You enable Defender at the resource level through the Azure portal by navigating to the storage account's security settings. You can also enable it programmatically using PowerShell, Azure CLI, REST API, or infrastructure-as-code templates. Resource-level configuration overrides subscription-level settings for that specific account. When both subscription-level and resource-level configurations exist, the resource-level settings take precedence.

Resource-level enablement requires ongoing management attention. Unlike subscription-level protection with policy enforcement, resource-level configurations don't automatically apply to new storage accounts. The security team must implement monitoring processes to identify newly created accounts and apply appropriate configurations manually or through custom automation.

Monitor coverage using Storage Center

After enabling Defender for Storage, you verify coverage using Storage Center in the Azure portal. Storage Center became generally available in April 2026 as a native Azure portal experience, providing a centralized, storage-native view of Defender for Storage protection status alongside your storage resources. Storage Center displays all storage accounts in your environment organized by service type, including Azure Blob Storage and Azure Files. Each account appears in one of three protection states:

  • Protected: Defender for Storage is enabled with all features configured
  • Partly protected: Defender is enabled but some features such as malware scanning or sensitive data detection are disabled
  • Not protected: Defender for Storage isn't enabled

Organizations use Storage Center as the definitive coverage report. The dashboard identifies coverage gaps immediately after initial deployment and provides ongoing visibility as new storage accounts are created. When Contoso's development team creates a storage account for a new AI project, Storage Center surfaces the unprotected account within minutes. The security team can then evaluate whether the account requires protection or should be explicitly excluded.
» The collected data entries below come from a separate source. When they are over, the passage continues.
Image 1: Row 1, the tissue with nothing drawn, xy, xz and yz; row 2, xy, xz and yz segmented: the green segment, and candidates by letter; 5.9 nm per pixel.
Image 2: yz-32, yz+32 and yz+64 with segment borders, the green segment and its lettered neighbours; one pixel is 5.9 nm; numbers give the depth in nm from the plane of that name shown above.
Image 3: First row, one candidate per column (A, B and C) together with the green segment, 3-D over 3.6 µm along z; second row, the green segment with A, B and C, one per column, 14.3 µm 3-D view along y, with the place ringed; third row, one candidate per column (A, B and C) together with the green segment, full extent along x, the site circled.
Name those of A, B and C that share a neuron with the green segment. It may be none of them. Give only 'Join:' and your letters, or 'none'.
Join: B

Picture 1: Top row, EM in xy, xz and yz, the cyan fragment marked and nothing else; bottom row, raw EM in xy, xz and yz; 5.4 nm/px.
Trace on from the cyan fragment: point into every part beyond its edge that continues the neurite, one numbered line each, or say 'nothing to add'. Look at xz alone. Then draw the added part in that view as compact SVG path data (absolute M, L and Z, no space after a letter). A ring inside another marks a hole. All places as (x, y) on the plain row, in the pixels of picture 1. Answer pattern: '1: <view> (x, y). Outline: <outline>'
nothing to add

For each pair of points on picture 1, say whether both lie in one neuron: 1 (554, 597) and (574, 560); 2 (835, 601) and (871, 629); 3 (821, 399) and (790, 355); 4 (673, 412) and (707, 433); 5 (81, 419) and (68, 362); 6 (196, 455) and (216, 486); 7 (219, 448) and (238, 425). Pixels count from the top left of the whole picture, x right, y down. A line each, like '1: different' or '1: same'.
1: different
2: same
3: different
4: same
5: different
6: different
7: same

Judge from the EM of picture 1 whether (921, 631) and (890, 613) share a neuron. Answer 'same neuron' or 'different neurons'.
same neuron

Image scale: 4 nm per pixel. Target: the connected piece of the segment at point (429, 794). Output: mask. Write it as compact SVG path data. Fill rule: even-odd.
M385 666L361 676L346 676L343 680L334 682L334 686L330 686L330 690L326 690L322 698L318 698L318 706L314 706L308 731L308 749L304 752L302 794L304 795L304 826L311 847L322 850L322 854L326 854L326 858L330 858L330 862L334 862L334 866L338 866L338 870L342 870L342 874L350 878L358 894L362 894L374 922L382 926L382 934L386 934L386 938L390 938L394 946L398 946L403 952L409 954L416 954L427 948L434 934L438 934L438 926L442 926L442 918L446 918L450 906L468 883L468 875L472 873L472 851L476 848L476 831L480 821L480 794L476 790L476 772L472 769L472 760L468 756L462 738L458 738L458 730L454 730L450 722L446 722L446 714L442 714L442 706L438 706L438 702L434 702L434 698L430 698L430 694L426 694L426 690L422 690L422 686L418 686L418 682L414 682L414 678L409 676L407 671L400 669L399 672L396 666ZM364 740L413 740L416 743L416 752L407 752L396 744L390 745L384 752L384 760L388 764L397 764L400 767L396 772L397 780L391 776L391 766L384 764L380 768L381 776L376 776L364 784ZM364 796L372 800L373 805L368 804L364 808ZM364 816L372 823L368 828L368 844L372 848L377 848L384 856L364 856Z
Storage Center also displays configuration details for each protected account, showing which features are enabled and what monthly scanning caps are configured. This centralized view allows the security team to identify configuration drift—accounts where malware scanning was accidentally disabled or caps were set too low for the account's usage patterns.

Choose the appropriate deployment method

Organizations typically combine multiple deployment methods to achieve comprehensive coverage. Azure Policy provides the foundation, enabling Defender at subscription or management group scope with default configurations. Resource-level configurations handle special cases where accounts need custom settings. PowerShell or Azure CLI scripts enable bulk configuration changes when migrating from the classic plan or adjusting malware scanning caps across multiple accounts.

For Contoso's implementation, the security team assigns the Azure Policy definition at the management group scope covering all production subscriptions. The policy enables activity monitoring, sensitive data threat detection, and malware scanning with a 10,000-GB monthly cap. For the partner upload storage account that processes external files, they apply a resource-level configuration override that increases the monthly scanning cap to 25,000 GB. This layered approach provides consistent baseline protection while allowing risk-based customization.